Autant dire que pour eux la retraite à 60 ans est une douce
illusion.
Une retraite menacée ? Vous qui êtes allocataire ou pensionné,
pouvant opter pour une retraite à taux plein dès 60 ans (la
règle qui prévaut pour le régime de base est également applicable
aux retraites complémentaires), voudriez certainement savoir
si vos droits sont menacés. La Secrétaire d'Etat aux personnes
handicapées s'est prononcée en faveur de dispositions particulières,
lors de sa visite du CAT Val- Mandé le 14 mai, précisant être
"pour des solutions extrêmement souples dans la nouvelle loi
et pour des parcours personnalisés". Prenant exemple d'un salarié,
elle a ajouté "Roger, trisomique, a travaillé jusqu'à 50 ans
mais il est fatigué. Qu'il puisse prendre sa retraite à 50 ans,
cela ne me choque pas du tout". Marie- Thérèse Boisseau a également
estimé que le minimum vieillesse "n'est pas adapté aux
personnes handicapées". C'est dans le projet de loi sur l'égalité
des chances (lire cet
Editorial) que des dispositions concernant la retraite des
travailleurs handicapés seront incluses.
Face à des syndicats de salariés et des associations de personnes
muets sur le sujet (seul le Collectif des Démocrates Handicapés
s'est exprimé clairement en faveur d'une retraite anticipée,
dénonçant "une réforme handiphobe"), on peut se réjouir
des déclarations de Madame Boisseau.
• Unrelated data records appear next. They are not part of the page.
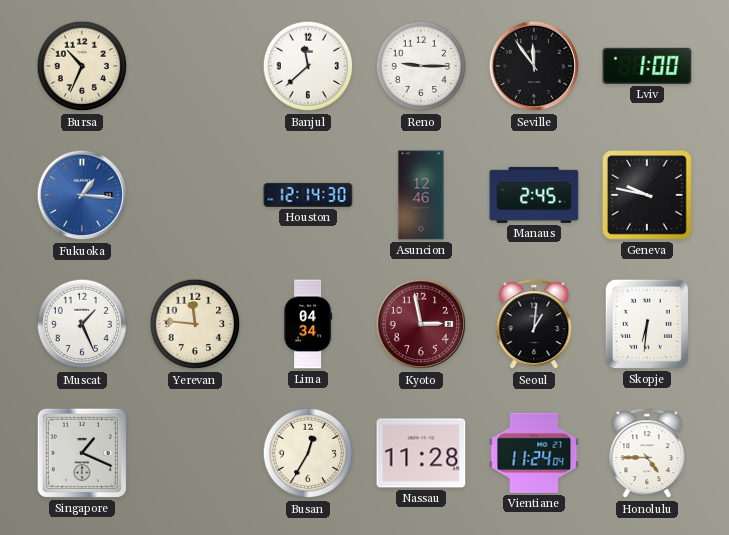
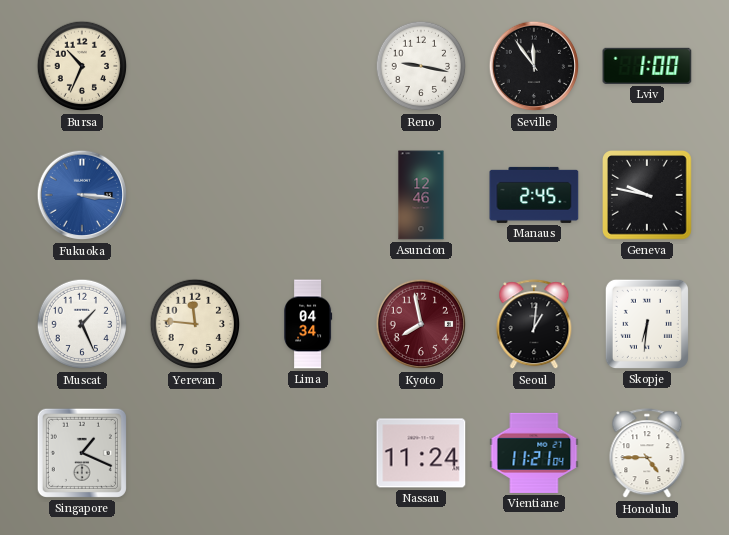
Banjul: 11:38 -> none
Reno: 9:15 -> 9:17
Fukuoka: 1:16 -> 3:16
Houston: 12:14 -> none
Kyoto: 2:58 -> 7:58
Busan: 12:35 -> none
Nassau: 11:28 -> 11:24
Vientiane: 11:24 -> 11:21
Le projet de loi du Ministre
des affaires sociales, François Fillon, introduit en effet une
notion d'équilibre entre la durée de la vie active (2/3) et
la période de retraite (1/3) pour tenir compte de l'augmentation
de l'espérance de vie. Sa comptabilité froide ne prend pas en
compte la durée de vie des travailleurs handicapés, réputée
inférieure à la moyenne même s'il n'existe pas d'étude récente
sur ce point. On le sait, le travail use les hommes et il est
d'ailleurs la première cause de handicap parmi les salariés.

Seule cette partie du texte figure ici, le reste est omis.